In a new study, researchers at Washington University School of Medicine in St. Louis have discovered five common genetic variations, which elevate the risk of metabolic syndrome, a group of factors linked to heart disease and diabetes.
The research team has also identified one more variant, which appeared to protect against the condition.
Those suffering from metabolic syndrome have at least three of the following symptoms: abdominal obesity, high blood triglyceride levels, lower good cholesterol (HDL), elevated blood pressure and elevated fasting blood glucose. In fact they are more susceptible to develop heart disease and diabetes than those without metabolic syndrome.
The study was aimed to determine changes in the CD36 gene, which is located in a region of chromosome 7 that has been linked to metabolic syndrome in several genome-wide studies.
According to the researchers, better understanding of the relationships between obesity, the CD36 gene and disease risk may facilitate earlier identification of individuals who are more susceptible to develop metabolic syndrome. This may lead to early treatments such as medication or lifestyle changes, perhaps preventing or delaying future problems with diabetes or heart disease.
Senior investigator Nada A. Abumrad, Ph.D., the Dr. Robert C. Atkins Professor of Medicine and Obesity Research, first identified the CD36 protein in studies with mice, in which they showed that the protein facilitates the use of fatty acids for energy. CD36 is located on the surface of cells and distributed throughout many tissues, including fat cells, the digestive tract, heart and skeletal muscle.
In the study, the researchers focused on 36 small genetic variations, called single nucleotide polymorphisms (SNPs), in the CD36 gene. A SNP involves a single base-pair change in the DNA. They examined DNA taken from more than 2,000 African-Americans and hope that these findings also will be applicable in other populations.
"The idea was to look at the different variations in the gene and see whether they were more prevalent in people who also had elevated cholesterol, abnormal blood glucose or the other components of the metabolic syndrome," said first author Latisha Love-Gregory, Ph.D., research instructor in the Division of Geriatrics and Nutritional Science.
According to Love-Gregory, they have demonstrated a link between SNPs in the gene and metabolic syndrome.
"There is additional work to do to determine if the function of these genetic variants actually contributes to the development of type 2 diabetes or heart disease. We do expect that a number of different changes, in both CD36 and other genes, will be related to these diseases. What we'd like to learn, however, is whether the changes identified in the gene alter the CD36 protein in ways that change its function to make a person more vulnerable," she explained.
They found that five of the SNPs they examined are more common in people who have metabolic syndrome symptoms, but a sixth seemed to have a more favorable metabolic effect. The "protective" SNP makes people produce lower amounts of CD36 protein.
In this study, people who had the protective variant on only one of their copies of chromosome 7 were less susceptible to metabolic syndrome. But people with two copies of the variant, who were completely deficient in the CD36 protein, did not appear to be protected. They tended to have lower levels of HDL, the so-called good cholesterol.
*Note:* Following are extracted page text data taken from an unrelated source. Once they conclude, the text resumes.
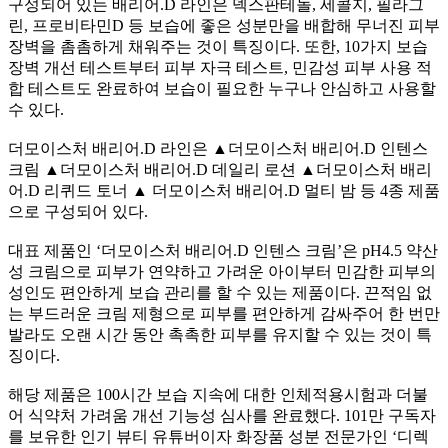
구성되어 있는 배리어
.D
라인은 덱스판테놀
,
세콜지
,
필라그
린
,
프로비타민
D
등 보습에 좋은 성분만을 배합해 무너진 피부
장벽을 촘촘하게 채워주는 것
이 특징이다
.
또한
, 10
가지 보습
장벽 개선 테스트부터 피부 자극 테스트
,
민감성 피부 사용 적
합 테스트도 완료하여 보습이 필요한 누구나 안심하고 사용할
수 있다
.
더모이스처 배리어
.D
라인은
▲
더모이스처 배리어
.D
인텐스
크림
▲
더모이스처 배리어
.D
데일리 로션
▲
더모이스처 배리
어
.D
리퀴드 토너
▲
더모이스처 배리어
.D
멀티 밤 등
4
종 제품
으로 구성되어 있다
.
대표 제품인
‘
더모이스처 배리어
.D
인텐스 크림
’
은
pH4.5
약산
성 크림으로 피부가 연약하고 가려운 아이부터 민감한 피부의
성인도 편안하게 보습 관리를 할 수 있는 제품이다
.
끈적임 없
는 부드러운 크림 제형으로 피부를 편안하게 감싸주어 한 번만
발라도 오랜 시간 동안 촉촉
한 피부를 유지할 수 있는 것이 특
징이다
.
해당 제품은
100
시간 보습 지속에 대한 인체적용시험과 더불
어 식약처 가려움 개선 기능성 심사를 완료했다
. 101
만 구독자
를 보유한 인기 뷰티 유튜버이자 화장품 성분 전문가인
‘
디렉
"A bit less CD36 protein may improve your risk profile, but people need some CD36 function. It's like requiring a certain level of fat in the diet. Fatty acids are important for optimal function of many tissues - from pancreatic beta cells to skeletal muscle to the heart - but too much fat creates a problem," said Abumrad.
They found that many variants influenced blood levels of HDL cholesterol. Now they are taking a closer look at the relationship between CD36 and HDL cholesterol. Higher levels of HDL normally are considered positive, but because changes in the CD36 gene seem to influence HDL, the researchers want to make sure that the HDL molecule isn't being altered in composition or function.
The study is published in the June issue of the journal Human Molecular Genetics.